Curve Ball Season


Originally published on October 8th, 2018 by Tony DiGiovanni via LinkedIn.

The summer has come to a close and for the first time in forty years, all four major Detroit sport teams are terrible. The Tigers are finishing up a mostly forgettable season. The Lions just started an already forgettable season, and there isn’t much hope for the Red Wings nor the Pistons – though the latter may actually make the playoffs this year. Alas, not all is lost. The US stock market resumed its upward trend with returns surpassing 7%. International markets and bonds didn’t do nearly as well with returns less than 1%, but at least positive. This quarter also marked the 10-year anniversary of the financial crisis. We’ve come a long way.

Thus, Detroit sports notwithstanding, it was a pretty good quarter. In fact, two companies eclipsed the trillion dollar mark in value. For those interested in seeing what a trillion dollars looks like, enter the following address in your browser:

Suffice it to say, it’s a lot of money. The natural question that usually follows such a good quarter is, “When will it all end?” Many people look at the current toxic political environment and scratch their heads at the success the market is enjoying. As investors, it is important to look through the headlines and separate the noise (lots and lots of noise) from the relevant facts (no fake news here).

On the positive side, earnings continue to surprise. For 2018, earnings are now projected to be 32% higher than last year. A good portion of the boost comes from one-time gains from the corporate tax cuts. Still, next year’s growth is expected to continue with earnings expectations 10% higher. The business environment couldn’t be better. Unemployment is low, yet wage inflation is still tame. Interest rates are rising, but still quite affordable. Valuations are creeping higher, but not relative to next year’s earning’s estimates.  In a nutshell, low interest rates with low inflation in a high earnings growth environment tend to favor stocks.

On the negative side, well, there’s that toxic political environment. Politicians have always been a noisy bunch, but this feels very different and perhaps even dangerous in the long run. Policy mistakes for political gain is probably the biggest risk from such an environment.

The tax cut bill is one example of a potential policy mistake for political gain. Time will tell, and there were parts of it that were quite good. While it certainly helped corporate profits and valuations, it will significantly add to our bloated debt levels. The tax cuts did not come with a corresponding cut to federal spending, and the extra growth from this stimulus will not be enough to offset the lower rates. If anything, spending has gone the other way. This will be a problem someday, though the timing of trouble will be extremely difficult to foresee. For now, the market is focusing on profits.

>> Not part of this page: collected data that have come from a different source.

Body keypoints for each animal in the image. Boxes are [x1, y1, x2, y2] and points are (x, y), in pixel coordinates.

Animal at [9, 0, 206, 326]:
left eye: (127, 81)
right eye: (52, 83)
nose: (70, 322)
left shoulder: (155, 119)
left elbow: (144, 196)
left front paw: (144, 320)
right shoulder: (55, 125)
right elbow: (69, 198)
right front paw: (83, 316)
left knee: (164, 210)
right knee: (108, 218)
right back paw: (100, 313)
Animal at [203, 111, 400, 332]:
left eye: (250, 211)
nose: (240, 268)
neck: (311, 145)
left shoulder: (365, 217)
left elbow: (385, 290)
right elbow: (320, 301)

Adding to the debt problem is the current rising interest rate environment. The Fed raised rates again this quarter and will most likely raise them three to four more times in the next year. This poses a few problems. First, higher interest rates means higher debt service for the bloated debt load we just talked about. Second, consumers and companies that have to pay higher rates mean they have a harder time borrowing which tends to cool the economy. This is actually the intent. The Fed’s main concerns are employment and inflation. The unemployment rate dropped to 3.8%; this makes the Fed nervous inflation will creep up. The tricky part is getting the rates to neither spur nor hinder growth.

Of more concern is the shape of the yield curve. We have discussed this over the last two quarters. Sometimes it helps to see it in a picture (see graph). The green line is the current curve. Each point corresponds to a different interest rate at different maturity levels. Thus, the upper right circle shows the current 10-year yield (around 3.1%). The circle to the left, but still on the green line shows the current 2-year yield (around 2.8%). The difference is the spread (0.3%). As you can see from the arrows from the blue lines (the curve from last year), the 2-year yield has risen much faster than the 10-year causing the curve to flatten. The Fed controls the very short-term rates (currently just above 2%). If they raise rates three or four more times and longer rates don’t rise, we will have a nearly flat curve. This is dangerous as it usually only flattens or inverts (short term rates higher than long term rates) prior to recessions.

Chart – Yield Curve 9/30/17 to 9/30/18

Source: Bloomberg, White Pine Investment Co.

For now, the risks to the economy and profit growth are minimal. The problems we may face are longer term in nature. Recessions don’t usually start for months after the yield curve inverts. Using that as a guide, we probably have another year before it becomes a major concern. How Congress and the Fed navigate this road will be telling. Perhaps by then, one of our sports teams will be worth watching again.